- [Exercise requirements]:
Examine each line of the data, and copy the ones containing "ankle".

[Supplied data Boundary: Start]

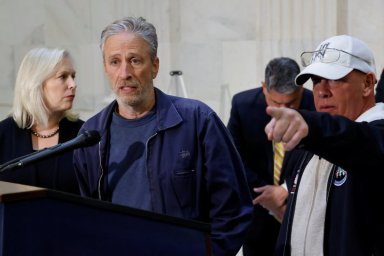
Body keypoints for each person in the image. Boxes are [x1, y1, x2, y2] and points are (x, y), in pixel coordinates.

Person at [73, 16, 253, 256]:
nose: (124, 72)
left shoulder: (198, 121)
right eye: (114, 62)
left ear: (155, 66)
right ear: (105, 68)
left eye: (134, 60)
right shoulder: (90, 136)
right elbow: (88, 219)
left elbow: (233, 210)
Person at [265, 35, 384, 255]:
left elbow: (359, 141)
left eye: (334, 79)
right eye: (316, 80)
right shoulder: (310, 141)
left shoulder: (374, 136)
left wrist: (311, 126)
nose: (322, 90)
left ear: (367, 84)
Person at [227, 57, 315, 256]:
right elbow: (234, 159)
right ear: (264, 88)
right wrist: (269, 199)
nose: (284, 111)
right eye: (276, 103)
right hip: (257, 219)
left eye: (291, 104)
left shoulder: (317, 106)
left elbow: (321, 159)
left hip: (302, 216)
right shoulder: (243, 105)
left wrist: (286, 192)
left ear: (301, 89)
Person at [0, 47, 84, 194]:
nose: (73, 84)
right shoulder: (4, 134)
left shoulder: (83, 135)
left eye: (73, 76)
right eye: (63, 76)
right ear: (36, 83)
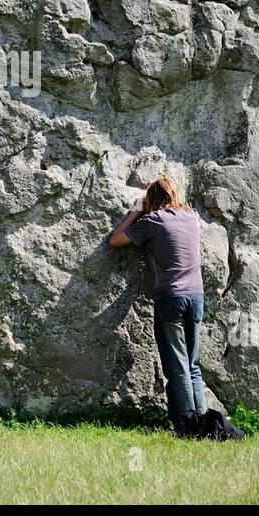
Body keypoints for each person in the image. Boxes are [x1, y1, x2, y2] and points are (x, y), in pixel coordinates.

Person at [109, 174, 209, 437]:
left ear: (153, 200)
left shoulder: (153, 221)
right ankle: (203, 424)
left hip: (171, 298)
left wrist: (135, 211)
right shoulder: (192, 216)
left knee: (177, 367)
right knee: (193, 365)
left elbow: (115, 240)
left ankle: (188, 429)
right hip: (196, 295)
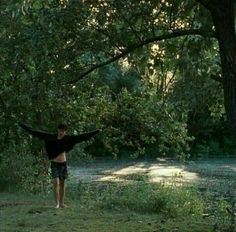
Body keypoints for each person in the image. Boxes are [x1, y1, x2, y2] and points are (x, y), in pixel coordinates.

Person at [20, 123, 100, 208]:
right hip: (55, 163)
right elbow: (36, 132)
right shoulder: (51, 138)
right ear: (58, 130)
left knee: (62, 184)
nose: (62, 132)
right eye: (60, 130)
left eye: (63, 131)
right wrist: (23, 126)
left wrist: (96, 131)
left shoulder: (68, 139)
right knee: (56, 183)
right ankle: (57, 204)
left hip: (63, 164)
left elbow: (81, 137)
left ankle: (62, 203)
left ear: (65, 131)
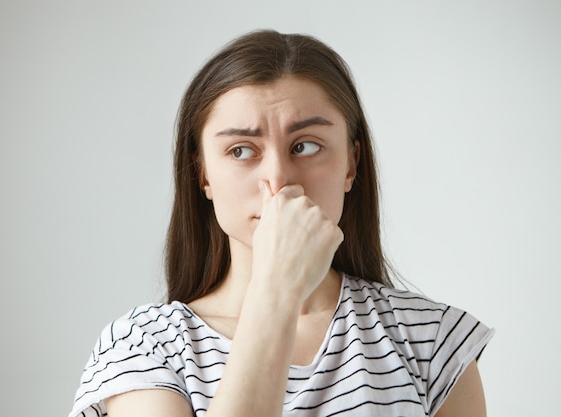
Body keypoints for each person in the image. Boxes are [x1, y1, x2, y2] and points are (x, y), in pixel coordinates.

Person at [69, 30, 494, 417]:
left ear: (352, 164)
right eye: (240, 151)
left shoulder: (433, 340)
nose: (278, 179)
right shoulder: (143, 345)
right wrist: (276, 289)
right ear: (203, 176)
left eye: (305, 146)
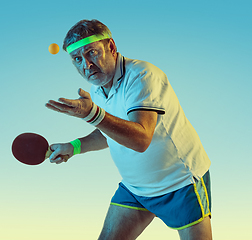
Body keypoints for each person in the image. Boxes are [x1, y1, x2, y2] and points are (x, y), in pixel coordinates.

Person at [45, 19, 212, 240]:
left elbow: (140, 138)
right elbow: (109, 133)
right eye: (77, 59)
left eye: (91, 53)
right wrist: (74, 146)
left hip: (180, 184)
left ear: (111, 47)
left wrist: (92, 114)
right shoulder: (97, 90)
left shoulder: (142, 75)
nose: (86, 65)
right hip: (136, 189)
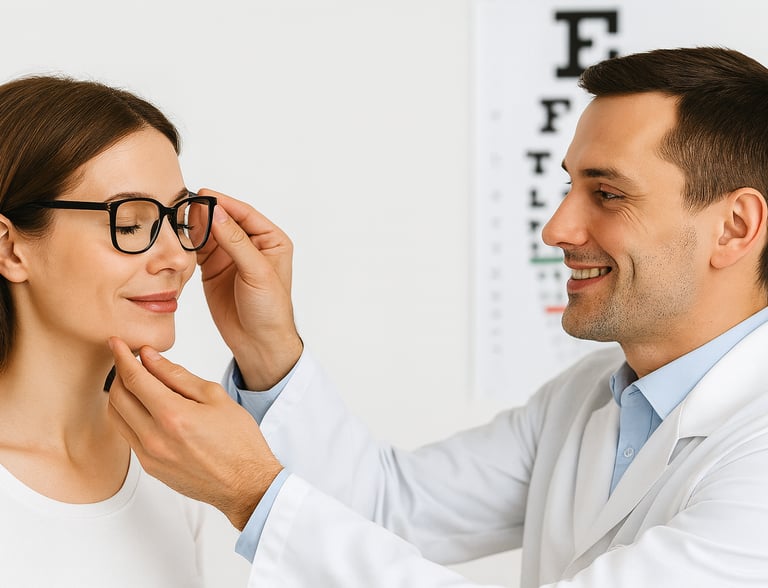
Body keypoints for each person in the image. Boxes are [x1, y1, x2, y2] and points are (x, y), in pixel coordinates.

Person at [108, 46, 768, 587]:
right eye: (568, 186)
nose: (557, 228)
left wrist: (251, 492)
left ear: (735, 226)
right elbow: (388, 509)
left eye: (608, 193)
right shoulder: (590, 399)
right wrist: (269, 346)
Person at [0, 75, 244, 586]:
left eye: (179, 219)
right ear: (10, 249)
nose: (179, 258)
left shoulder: (187, 468)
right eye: (130, 224)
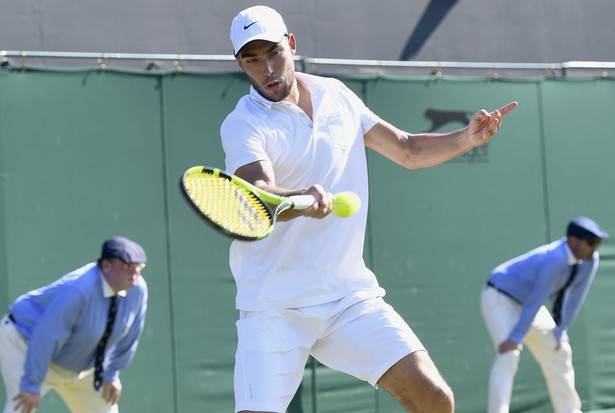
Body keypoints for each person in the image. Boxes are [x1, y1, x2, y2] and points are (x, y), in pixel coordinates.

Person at [221, 5, 517, 413]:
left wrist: (466, 138)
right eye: (252, 60)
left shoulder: (336, 95)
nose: (267, 69)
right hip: (274, 307)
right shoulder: (243, 124)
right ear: (240, 63)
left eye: (273, 53)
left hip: (347, 297)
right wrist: (301, 199)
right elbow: (258, 193)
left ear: (291, 44)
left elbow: (408, 150)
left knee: (435, 399)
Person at [0, 236, 148, 413]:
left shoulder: (137, 290)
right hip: (24, 344)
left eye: (138, 266)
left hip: (82, 366)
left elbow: (130, 336)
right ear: (106, 265)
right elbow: (46, 335)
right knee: (21, 408)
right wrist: (32, 384)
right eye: (127, 266)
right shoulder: (79, 291)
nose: (134, 272)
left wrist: (111, 373)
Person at [481, 216, 609, 413]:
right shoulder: (554, 260)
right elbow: (537, 299)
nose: (595, 248)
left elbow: (575, 297)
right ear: (573, 241)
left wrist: (561, 329)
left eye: (598, 243)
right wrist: (516, 337)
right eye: (591, 243)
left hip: (528, 302)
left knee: (560, 350)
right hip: (499, 297)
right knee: (510, 354)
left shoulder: (591, 260)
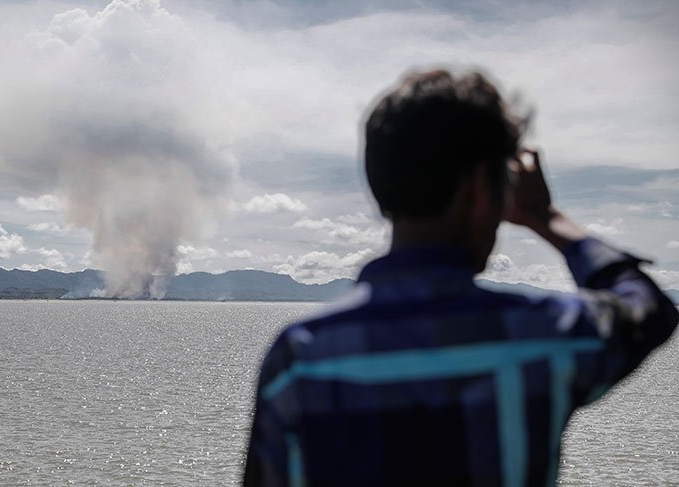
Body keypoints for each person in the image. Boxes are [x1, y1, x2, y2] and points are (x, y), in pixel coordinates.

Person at [243, 69, 678, 486]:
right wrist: (546, 217)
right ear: (480, 187)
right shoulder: (541, 335)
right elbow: (648, 308)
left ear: (379, 186)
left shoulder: (300, 358)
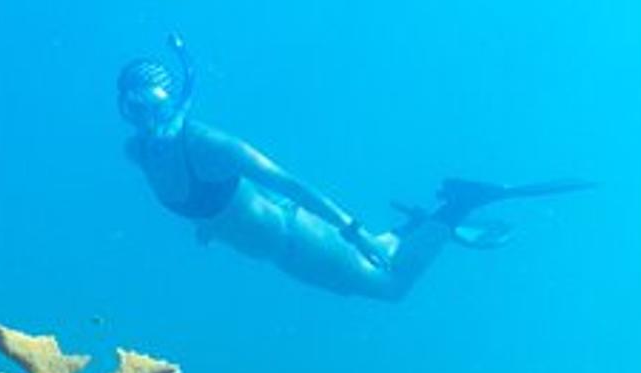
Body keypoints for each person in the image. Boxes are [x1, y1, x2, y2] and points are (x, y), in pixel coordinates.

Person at [118, 35, 590, 301]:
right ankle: (424, 226)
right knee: (390, 257)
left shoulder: (208, 145)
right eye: (136, 111)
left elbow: (292, 185)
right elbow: (211, 204)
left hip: (296, 237)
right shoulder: (137, 154)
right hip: (279, 248)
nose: (149, 121)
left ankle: (456, 209)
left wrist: (353, 230)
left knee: (392, 287)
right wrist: (210, 227)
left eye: (155, 108)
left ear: (173, 101)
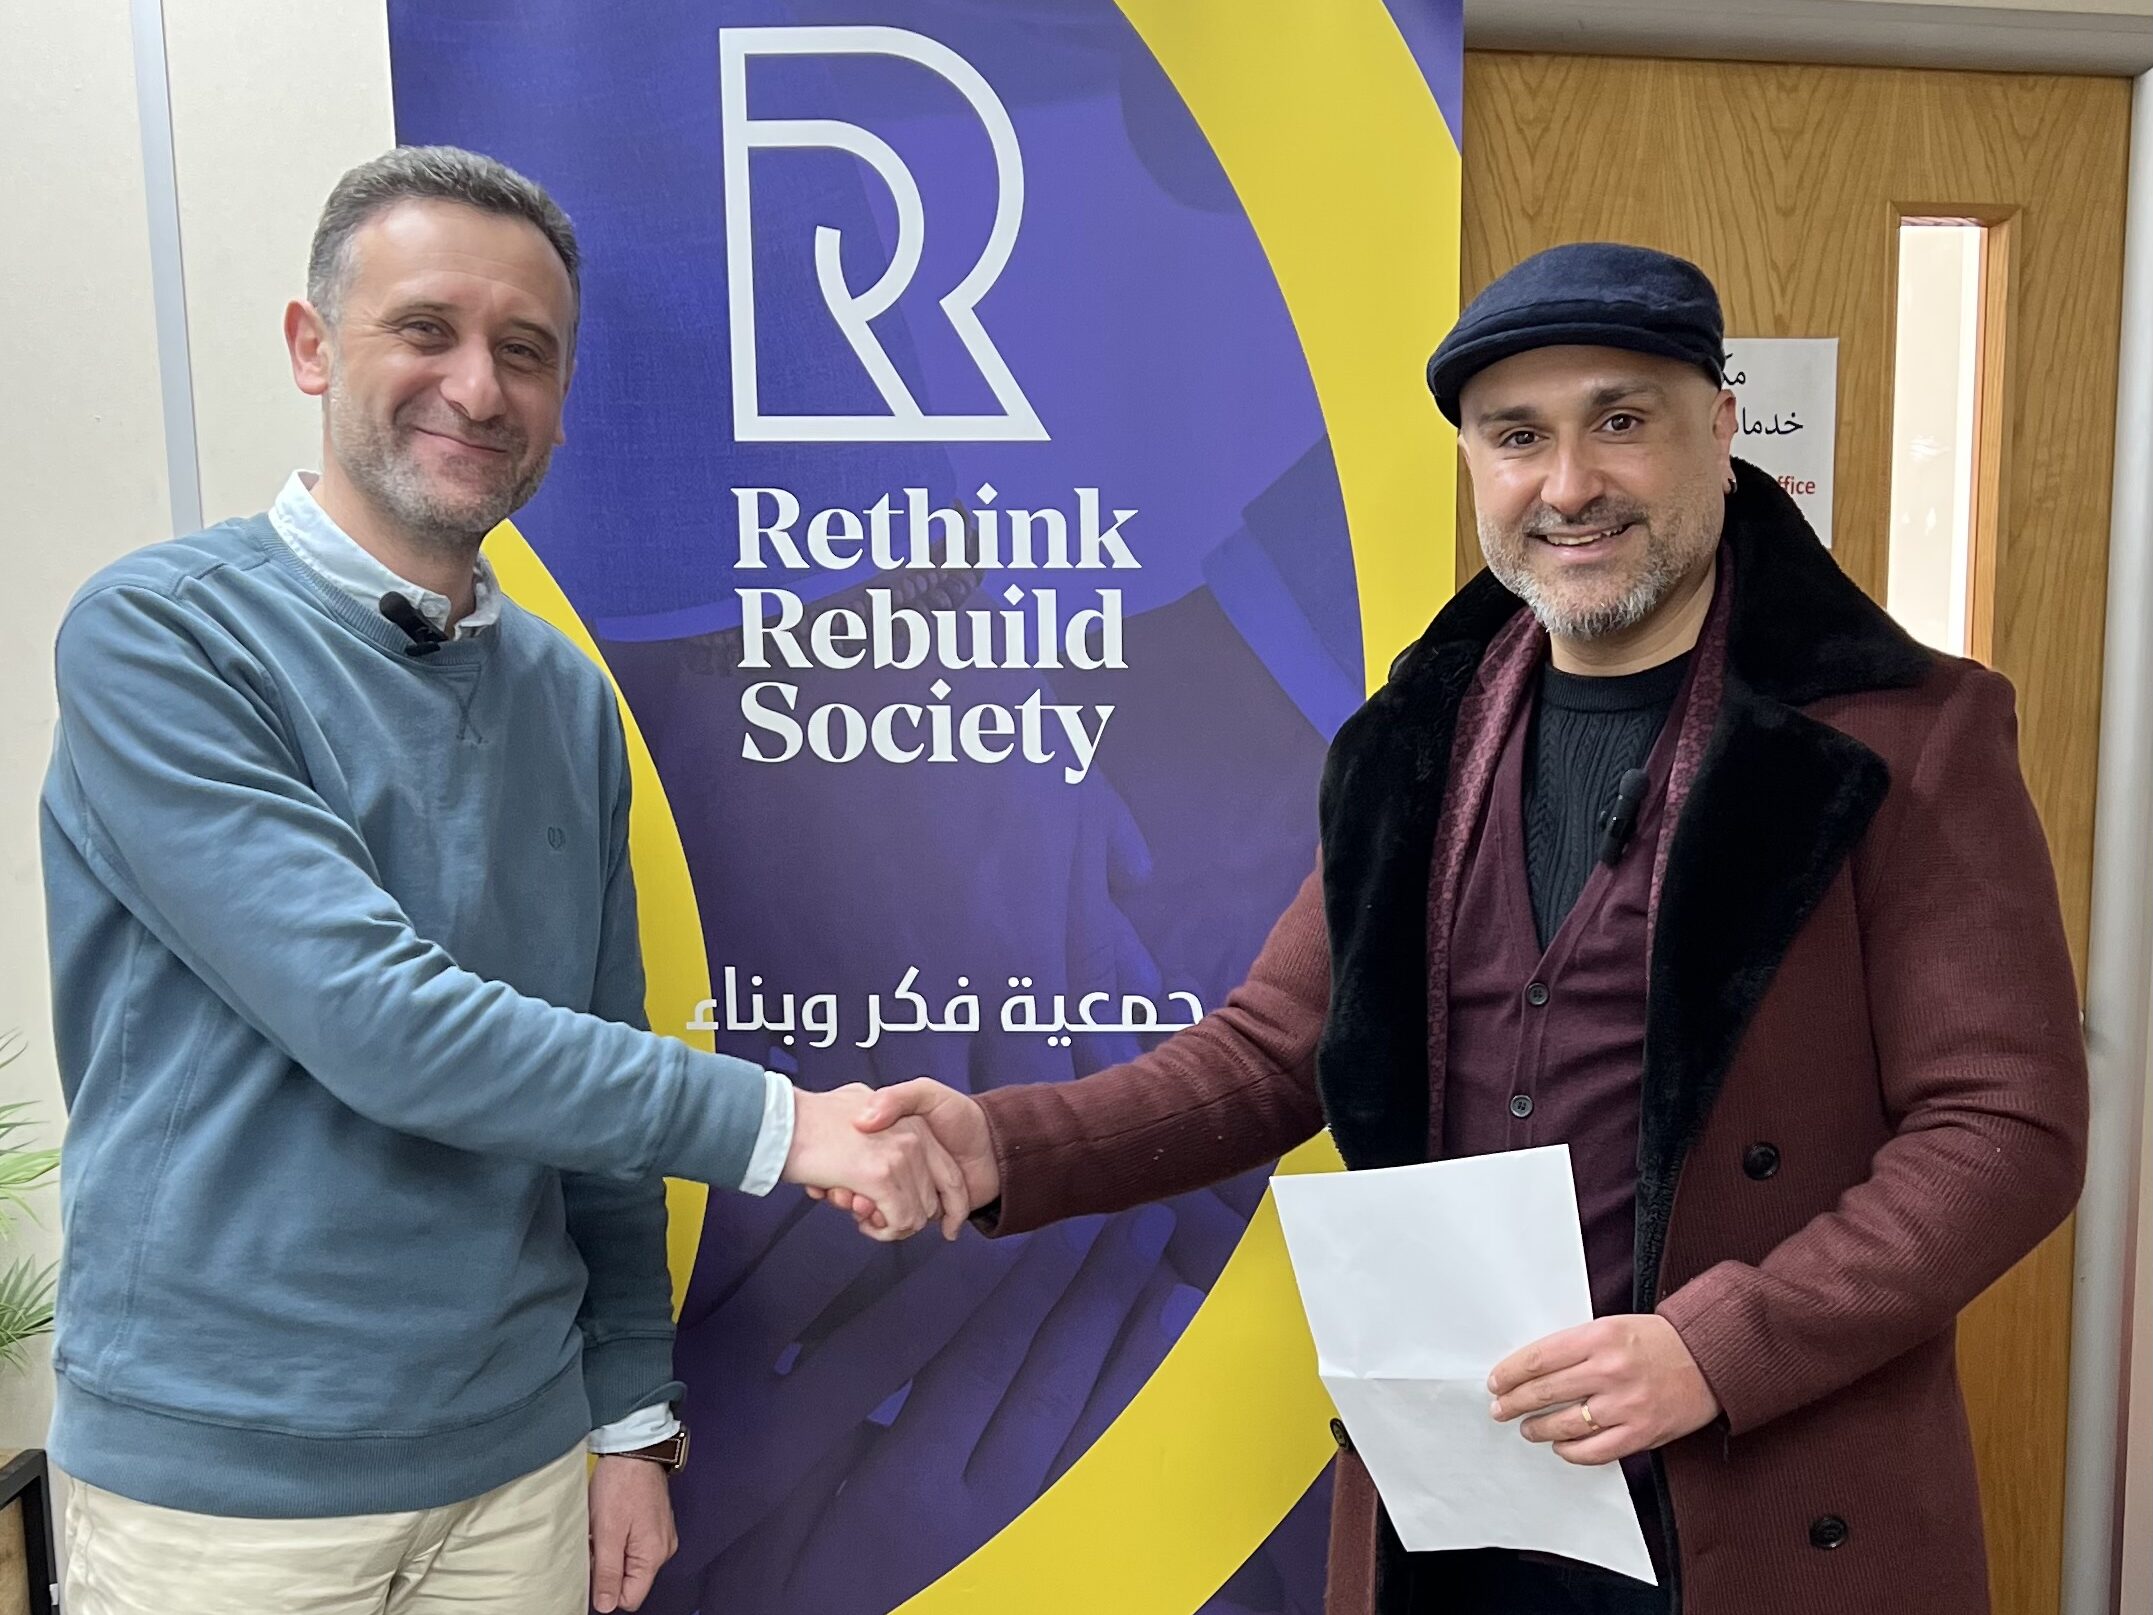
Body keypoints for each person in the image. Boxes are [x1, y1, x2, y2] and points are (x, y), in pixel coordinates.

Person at [831, 243, 2090, 1614]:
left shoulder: (1908, 733)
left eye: (1620, 421)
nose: (1567, 485)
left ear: (1719, 431)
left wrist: (1715, 1349)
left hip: (1763, 1492)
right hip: (1461, 1497)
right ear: (1476, 468)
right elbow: (1268, 1055)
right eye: (1517, 438)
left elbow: (2001, 1126)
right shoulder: (1408, 742)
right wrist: (1002, 1145)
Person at [40, 145, 964, 1615]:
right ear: (309, 345)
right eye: (425, 329)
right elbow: (377, 1021)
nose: (477, 388)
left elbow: (590, 1061)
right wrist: (787, 1126)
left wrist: (628, 1419)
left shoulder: (561, 696)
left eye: (522, 353)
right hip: (226, 1498)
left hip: (522, 1473)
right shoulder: (161, 637)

[Supplied data Boundary: End]

- [Response area]:
right ankle: (203, 424)
left ankle: (188, 429)
right ankle: (57, 204)
left ankle: (62, 203)
right ankle: (424, 226)
left ankle: (456, 209)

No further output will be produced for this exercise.